Community Transport schemes across the country facilitate community engagement and improve quality of life by providing transport for local community groups and elderly or vulnerable individuals who cannot access mainstream public transport. Here are our thoughts about what makes ECT special:
ECT is sustainable and scalable. At On Purpose, we’re often reminded that social enterprises need to be sustainable and scalable — ECT is both. The charity operates transport contracts for Local Councils, the NHS and TfL, which enable ECT to invest for the long term and underpin its charitable work. ECT has replicated its model in Ealing, Dorset, Cheshire and Cornwall, scaling up so that more people benefit.
ECT goes the extra few yards. Not all transport is equal. Taxi-style “kerb-to-kerb” services are unsuitable for ECT’s elderly passengers — the few yards from their front door to the roadside might as well be a mile! We’ve both been deeply impressed by the care and dignity with which we’ve seen ECT’s drivers help elderly passengers from their front door to waiting minibuses.
ECT innovates and enables.
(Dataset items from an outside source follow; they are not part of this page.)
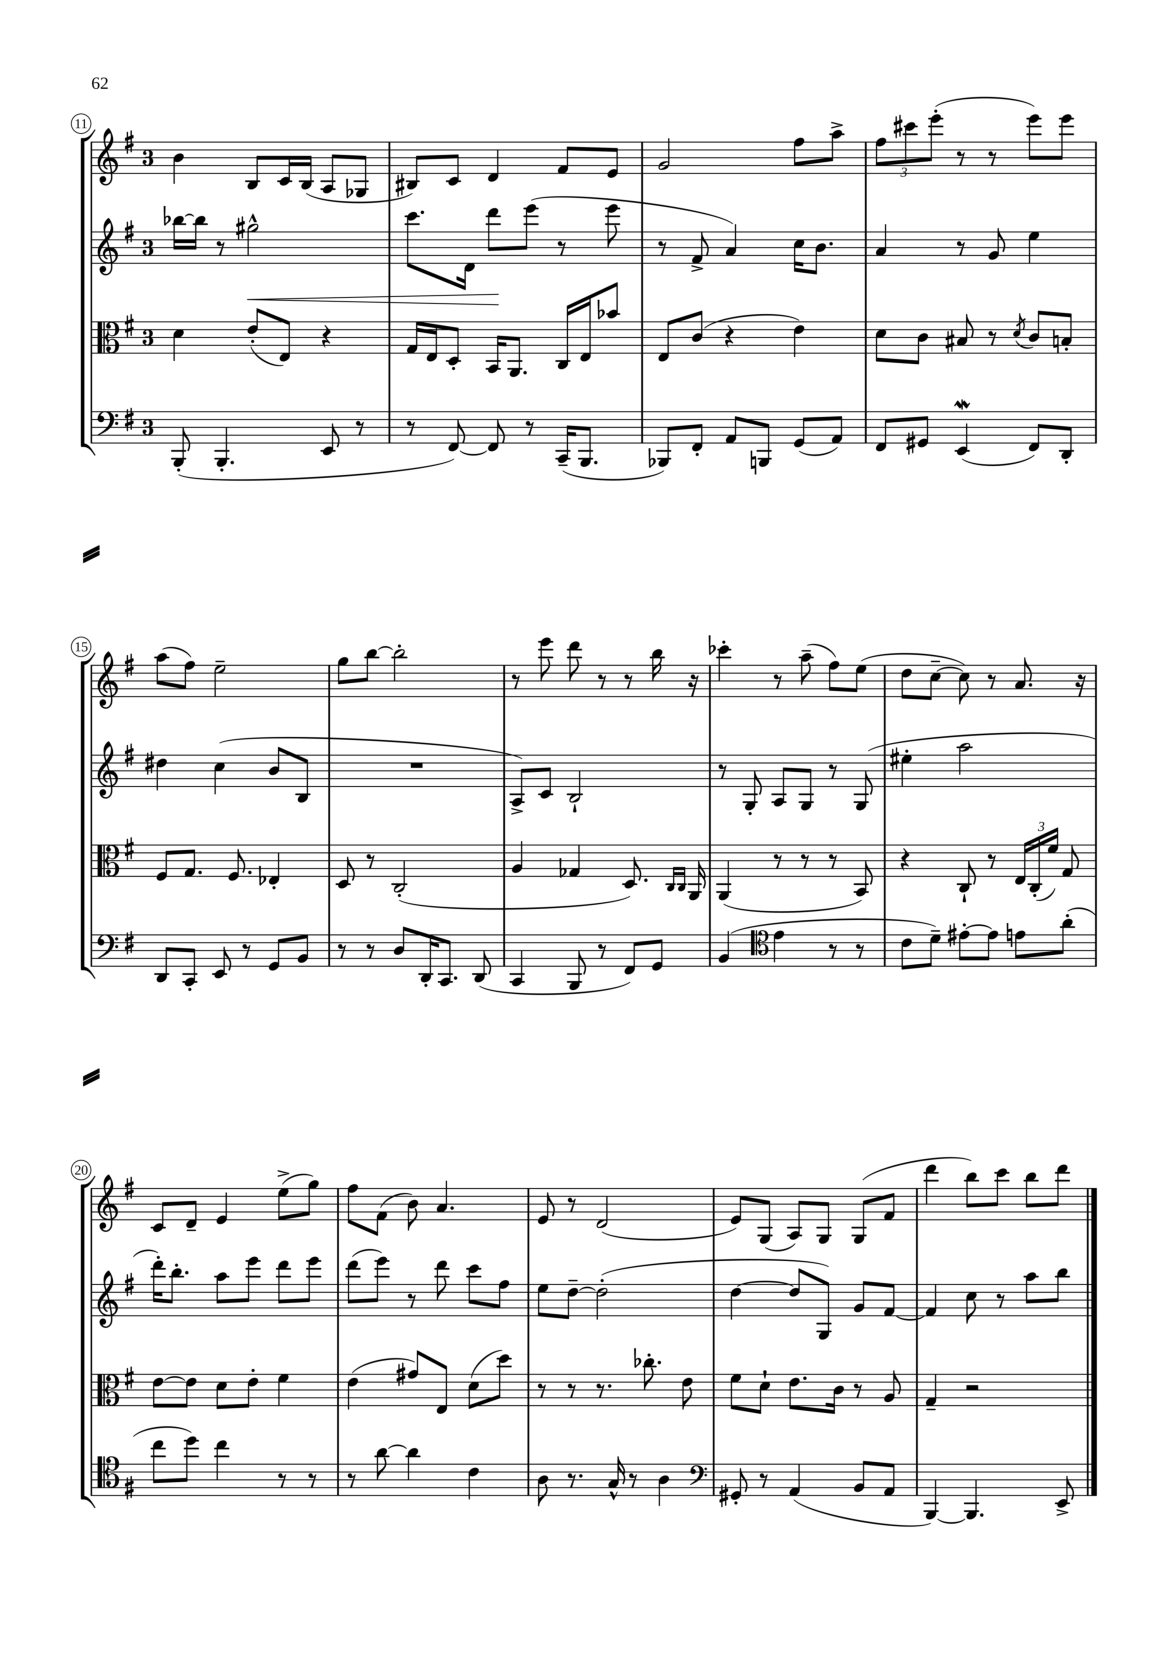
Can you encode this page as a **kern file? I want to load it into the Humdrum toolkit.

**kern	**kern	**kern	**dynam	**kern
*part4	*part3	*part2	*part2	*part1
*staff4	*staff3	*staff2	*staff2	*staff1
*clefF4	*clefC3	*clefG2	*	*clefG2
*k[f#]	*k[f#]	*k[f#]	*	*k[f#]
*M3/4	*M3/4	*M3/4	*	*M3/4
=11	=11	=11	=11	=11
(8BBB'/	4d\	[16bb-X\LL	.	4b\
.	.	16bb-\JJ]	.	.
4.BBB'/	.	8r	.	.
!	!	!	!LO:HP:b	!
.	(8e'/L	2gg#X^^\	<	8B/L
.	8E/J)	.	.	16c/L
.	.	.	.	(16B/JJ
8EE/	4r	.	.	8A/L
8r	.	.	.	8G-X/J
=12	=12	=12	=12	=12
8r	16G/LL	8.ccc\L	.	8B#X/L)
.	16E/J	.	.	.
[8FF#/)	8D'/J	.	.	8c/J
.	.	16d\Jk	.	.
8FF#/]	16BB/KL	8ddd\L	.	4d/
.	8.AA/J	.	.	.
8r	.	(8eee\J	[	.
(16CC~/KL	16C/LL	8r	.	8f#/L
8.BBB/J	16E/J	.	.	.
.	8b-X/J	8eee\	.	8e/J
=13	=13	=13	=13	=13
8BBB-X/L)	8E/L	8r	.	2g/
8FF#'/J	(8c/J	8f#^/	.	.
8AA/L	4r	4a/)	.	.
8BBBn/J	.	.	.	.
(8GG/L	4e\)	16cc\KL	.	8ff#\L
.	.	8.b\J	.	.
8AA/J)	.	.	.	8aa^\J
=14	=14	=14	=14	=14
8FF#/L	8d\L	4a/	.	12ff#\L
.	.	.	.	12ccc#X\
8GG#X/J	8c\J	.	.	.
.	.	.	.	(12eee'\J
(4EEW/	8B#X/	8r	.	8r
.	8r	8g/	.	8r
.	8qd/	.	.	.
8FF#/L)	8c/L	4ee\	.	8eee\L)
8DD'/J	8Bn'/J	.	.	8eee\J
!!LO:LB:g=z
=15	=15	=15	=15	=15
8DD/L	8F#/L	4dd#X\	.	(8aa\L
8CC'/J	8.G/J	.	.	8ff#\J)
8EE/	.	(4cc\	.	2ee~\
.	8.F#/	.	.	.
8r	.	.	.	.
8GG/L	4E-X'/	8b/L	.	.
8BB/J	.	8B/J	.	.
=16	=16	=16	=16	=16
8r	8D/	2.r	.	8gg\L
8r	8r	.	.	[8bb\J
8D/L	(2C'/	.	.	2bb'\]
16DD'/K	.	.	.	.
8.CC/J	.	.	.	.
(8DD/	.	.	.	.
=17	=17	=17	=17	=17
4CC/	4A/	8A^/L)	.	8r
.	.	8c/J	.	8eee\
8BBB/	4G-X/	2B`/	.	8ddd\
8r	.	.	.	8r
8FF#/L)	8.D/)	.	.	8r
8GG/J	.	.	.	16bb\
.	16qqC/LL	.	.	.
.	16qqC/JJ	.	.	.
.	16AA/	.	.	16r
=18	=18	=18	=18	=18
(4BB/	(4AA/	8r	.	4ccc-X'\
.	.	8G'/	.	.
*clefC4	*	*	*	*
4e\	8r	8A/L	.	8r
.	8r	8G/J	.	(8aa~\
8r	8r	8r	.	8ff#\L)
8r	8BB/)	(8G/	.	(8ee\J
=19	=19	=19	=19	=19
8c\L	4r	4ee#X'\	.	8dd\L
8d~\J)	.	.	.	[8cc~\J
[8e#X'\L	8C`/	2aa\	.	8cc\])
8e#\J]	8r	.	.	8r
8en\L	24E/LL	.	.	8.a/
.	(24C'/	.	.	.
.	24f#/JJ)	.	.	.
(8a'\J	8G/	.	.	.
.	.	.	.	16r
!!LO:LB:g=z
=20	=20	=20	=20	=20
8cc\L	[8e\L	16ddd'\KL)	.	8c/L
.	.	8.bb'\J	.	.
8dd\J)	8e\J]	.	.	8d~/J
4cc\	8d\L	8aa\L	.	4e/
.	8e'\J	8eee\J	.	.
8r	4f#\	8ddd\L	.	(8ee^\L
8r	.	8eee\J	.	8gg\J)
=21	=21	=21	=21	=21
8r	(4e\	(8ddd\L	.	8ff#\L
[8a\	.	8eee\J)	.	(8f#\J
4a\]	8g#X/L)	8r	.	8b\)
.	8E/J	8ddd\	.	4.a/
4c\	(8d\L	8ccc\L	.	.
.	8dd\J)	8ff#\J	.	.
=22	=22	=22	=22	=22
8A\	8r	8ee\L	.	8e/
8.r	8r	[8dd~\J	.	8r
.	8.r	(2dd'\]	.	(2d/
16G^^/	.	.	.	.
8r	.	.	.	.
.	8.cc-X'\	.	.	.
4A\	.	.	.	.
.	8e\	.	.	.
=23	=23	=23	=23	=23
*clefF4	*	*	*	*
8GG#X'/	8f#\L	[4dd\	.	8e/L)
8r	8d`\J	.	.	(8G/J
(4AA/	8.e\L	8dd/L]	.	8A/L)
.	.	8G/J)	.	8G/J
.	16c\Jk	.	.	.
8BB/L	8r	8g/L	.	(8G/L
8AA/J	8A/	[8f#/J	.	8f#/J
=24	=24	=24	=24	=24
[4BBB/)	4G~/	4f#/]	.	4ddd\
4.BBB/]	2r	8cc\	.	8bb\L)
.	.	8r	.	8ccc\J
.	.	8aa\L	.	8bb\L
8EE^/	.	8bb\J	.	8ddd\J
==	==	==	==	==
*-	*-	*-	*-	*-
While we’ve been at ECT, the charity has launched a new service to transport patients to GP surgeries. One passenger was able to attend her appointment without her daughter travelling all the way from Surrey to help her — a good example of how the service will help improve care and reduce the need for GP home visits. We’ve also been helping ECT build partnerships with local befriending organisations in Ealing to encourage lonely and socially isolated elderly people to get out of their homes. The scheme’s first passenger was a 92-year-old woman who had not left her home for over two years — she can’t wait for her next trip to M&S!
ECT provides leadership in the voluntary and social enterprise sectors. Since completing the Deloitte Social Innovation Pioneers scheme, ECT has led the development of a social value methodology for Community Transport and worked with Deloitte to report on how Community Transport can help reduce the economic costs of loneliness and isolation amongst the elderly. The charity led the London 2012 Accessible Shuttles project and helped to make the 2014 Invictus Games accessible to all, showcasing how social enterprise can support even the largest global events.
It seems that once you’re through the depot doors, there’s no reverse gear: On Purpose Fellows Antonia Orr and Caroline Murray-Lyon are still working at ECT long after completing their placements!